Reconciling All Things
Sin put everything out of balance. Sin brought disunity among people and disharmony to the most basic level of creation. If all matter comes “out of” God, as Paul says, then should we not conclude that God feels pain as well? Why should the God of Love be above pain and suffering? The very fact that the Son of God suffered on earth shows that it was part of the divine plan for Him to suffer as the Mediator of the Covenant.
From the beginning, God was connected to His creation. This relationship was the basis of His love. In a way, it was self-love. We may not comprehend the depth of His love, which caused Him to put sin, sickness, and disharmony into the plan in order to express grace and love; yet God found this necessary. To resolve this temporary problem, He sent His Son as the Mediator between God and men to experience on earth that which He experienced in heaven in order to bridge the gap and restore creation back to Himself.
In fact, if there is any part of creation that is lost forever, God would forever experience the pain of disharmony in His parts; He would forever feel the loss of unrequited love; and God would forever remain incomplete in His parts. But Paul testifies against such an outcome, saying in Romans 11:36 that not only have all things come “out of Him,” but in the end all things go back “to Him.”
We are then compelled to believe that all of God’s judgments proceed from Love, ensuring that judgment has a positive outcome. Hence, Isaiah 26:9 says, “when the earth experiences Thy judgments, the inhabitants of the world will learn righteousness.” For this reason also, Moses received instructions to build the Ark of the Covenant with the Mercy Seat positioned above the cabinet containing the tables of the law. James comments on this in James 2:13, saying, “mercy triumphs over judgment.” Mercy is the mediator between Love and Judgment.
Judgment is a necessary component of the divine plan, but it has life and power only in the presence of disharmony and sin. As love’s subordinate, judgment must carry out the will of love. Its job is to compel by law all of creation out of its disharmony in order to fulfill the passion, will, and love of God.
For this reason Scripture tells us that judgment is never “everlasting,” but olam (Heb.) and aionian (Greek). Olam refers to an unknown, indefinite period of time, for it comes from the root word alam, “to hide.” The Greek term, aionian, “age-abiding,” used in the New Testament is simply the closest Greek equivalent used to express the Hebrew concept of olam. Hence, neither word can be used to force us to believe that judgment never ends. The idea of eternal punishment was banned in the divine law, where even the death penalty itself was to end in resurrection, where every knee will bow.
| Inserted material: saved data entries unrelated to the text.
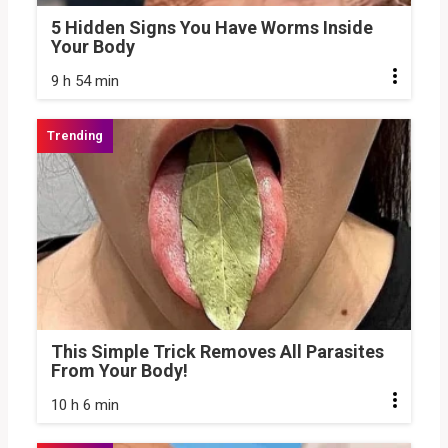
5 Hidden Signs You Have Worms Inside
Your Body
9 h 54 min
This Simple Trick Removes All Parasites
From Your Body!
10 h 6 min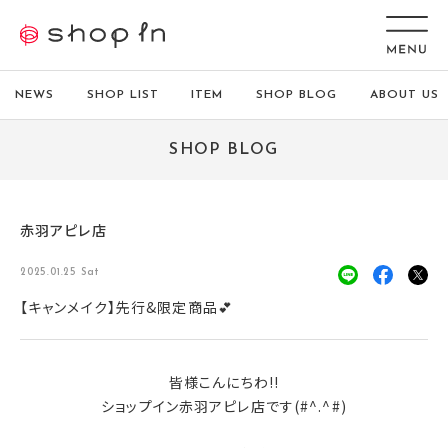
NEWS
SHOP LIST
ITEM
SHOP BLOG
ABOUT US
SHOP BLOG
赤羽アピレ店
2025.01.25 Sat
【キャンメイク】先行&限定商品💕
皆様こんにちわ!!
ショップイン赤羽アピレ店です(#^.^#)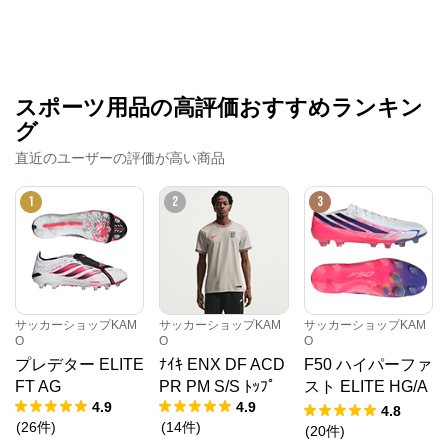
スポーツ用品の高評価おすすめランキン
グ
直近のユーザーの評価が高い商品
1
2
3
サッカーショップKAM
サッカーショップKAM
サッカーショップKAM
O
O
O
プレデター ELITE
ﾅｲｷ ENX DF ACD
F50 ハイパーファ
FT AG
PR PM S/S ﾄｯﾌﾟ
スト ELITE HG/A
4.9
4.9
G JAPAN
4.8
(
26
件
)
(
14
件
)
(
20
件
)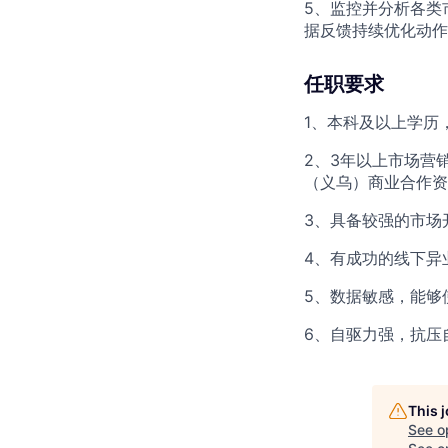
5、监控并分析各类
据反馈持续优化动作
任职要求
1、本科及以上学历
2、3年以上市场营
（义乌）商业合作资
3、具备较强的市场
4、有成功的线下异
5、数据敏感，能够
6、自驱力强，抗压
This 
See o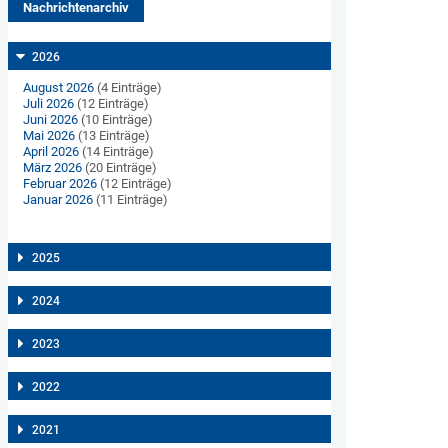
Nachrichtenarchiv
2026
August 2026
(4 Einträge)
Juli 2026
(12 Einträge)
Juni 2026
(10 Einträge)
Mai 2026
(13 Einträge)
April 2026
(14 Einträge)
März 2026
(20 Einträge)
Februar 2026
(12 Einträge)
Januar 2026
(11 Einträge)
2025
2024
2023
2022
2021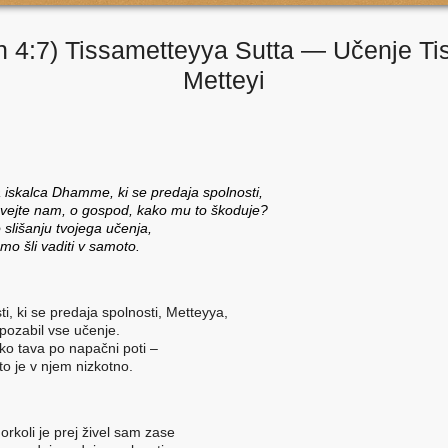
n 4:7) Tissametteyya Sutta — Učenje Ti
Metteyi
 iskalca Dhamme, ki se predaja spolnosti,
vejte nam, o gospod, kako mu to škoduje?
 slišanju tvojega učenja,
mo šli vaditi v samoto.
sti, ki se predaja spolnosti, Metteyya,
pozabil
vse učenje.
ko tava po napačni poti –
 to je v njem nizkotno.
orkoli je prej živel sam zase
The implications of this are enormous. God remains a winner. His New Covenant vow is fulfilled. Nothing is lost. God’s will is victorious over man’s will. All things are put under His feet. The last enemy (death) is abolished. The goal of love is accomplished. Harmony is re-established. God is healed.
This resounding victory, pictured in Revelation 5:13 with every created being in agreement with God, was accomplished through Jesus Christ the Mediator. His role as Messiah meant that He would have to experience in His body the disharmony in creation, not only that He might sympathize (or empathize) with us, but so that He would bring the solution and complete harmony in all of God’s body parts.